Reported by Annalee Hickman Moser
In the Latin America – Government Perspectives Breakout Session moderated by Michael Wood, International Fellow for the International Center for Law and Religion Studies at the J. Reuben Clark Law School at Brigham Young University, Darío Filártiga, from Paraguay, and Guillermo Mendoza, from Paraguay, each presented on their country and how Paraguay is continuing to support religious freedom.
Darío Filártiga, Minister and Political Advisor to the President for the government of Paraguay, gave the history of the relationship between church and state in Paraguay and described briefly its current state today. In 1844, for the first time, its constitution recognized the Catholic Church as the religion of the state, but by the 1992 constitution, it was clear that there would be no official church and that freedom of religion is absolute, while also respecting the history of 200 years. In this version of the constitution, there was also an article introduced that recognizes the influence of the Catholic Church in education, schools, land, etc. and allows the Catholic Church to continue to help. His concluding remarks were that Paraguay has a constitution where it has a tolerance of religions, and there are no religious conflicts. He also commented that in July of this year, Pope Francis visited Paraguay and not only met with all the religions, but prayed from the alter for one of them, the Orthodox Church, to demonstrate tolerance.

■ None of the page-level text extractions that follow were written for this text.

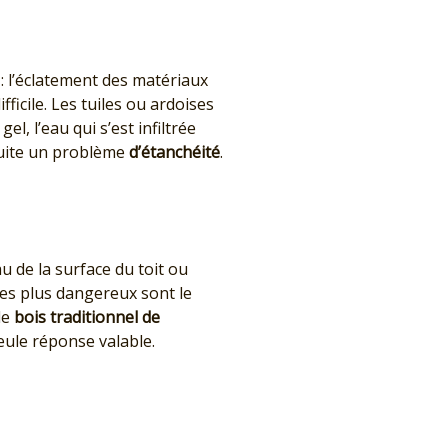
 : l’éclatement des matériaux
fficile. Les tuiles ou ardoises
, l’eau qui s’est infiltrée
uite un problème
d’étanchéité
.
u de la surface du toit ou
es plus dangereux sont le
le
bois traditionnel de
eule réponse valable.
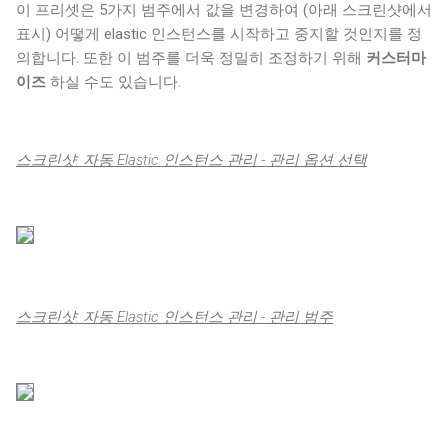
이 프리셋은 5가지 범주에서 값을 변경하여 (아래 스크린샷에서
표시) 어떻게 elastic 인스턴스를 시작하고 중지할 것인지를 정
의합니다. 또한 이 범주를 더욱 정밀히 조정하기 위해
커스터마
이즈
하실 수도 있습니다.
스크린샷: 자동 Elastic 인스턴스 관리 - 관리 옵션 선택
스크린샷: 자동 Elastic 인스턴스 관리 - 관리 범주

Guillermo Mendoza, Legal Advisor for the Ministry of Defense in Paraguay, spoke in depth about the current status of religious freedom in Paraguay. He recognized that while some Paraguayans wonder if Paraguay has religious freedom, he deliberately responded to their concerns in the affirmative. He explained Article 24 of Paraguay’s constitution and showed the clarity with which it establishes that there is freedom to practice religion. In his discussion of the status of religious freedom today, he said that the latest consensus of the country says that 86% of the people consider themselves Catholic. But even for the remaining 14%, there is hardly any discrimination based on religion. There are laws that allow for religious accommodations and exemptions, one example being military service. He believes that religion builds bridges and produces good citizens for the country. To conclude, he warned that when a country has a religious majority, like Paraguay does, people should be cautious of religious minorities, and religious freedom must be understood as the deepest dignity of humans and their beliefs and this must work in harmony with any type of society. We must work towards friendly existence, thereby fostering a feeling of peace.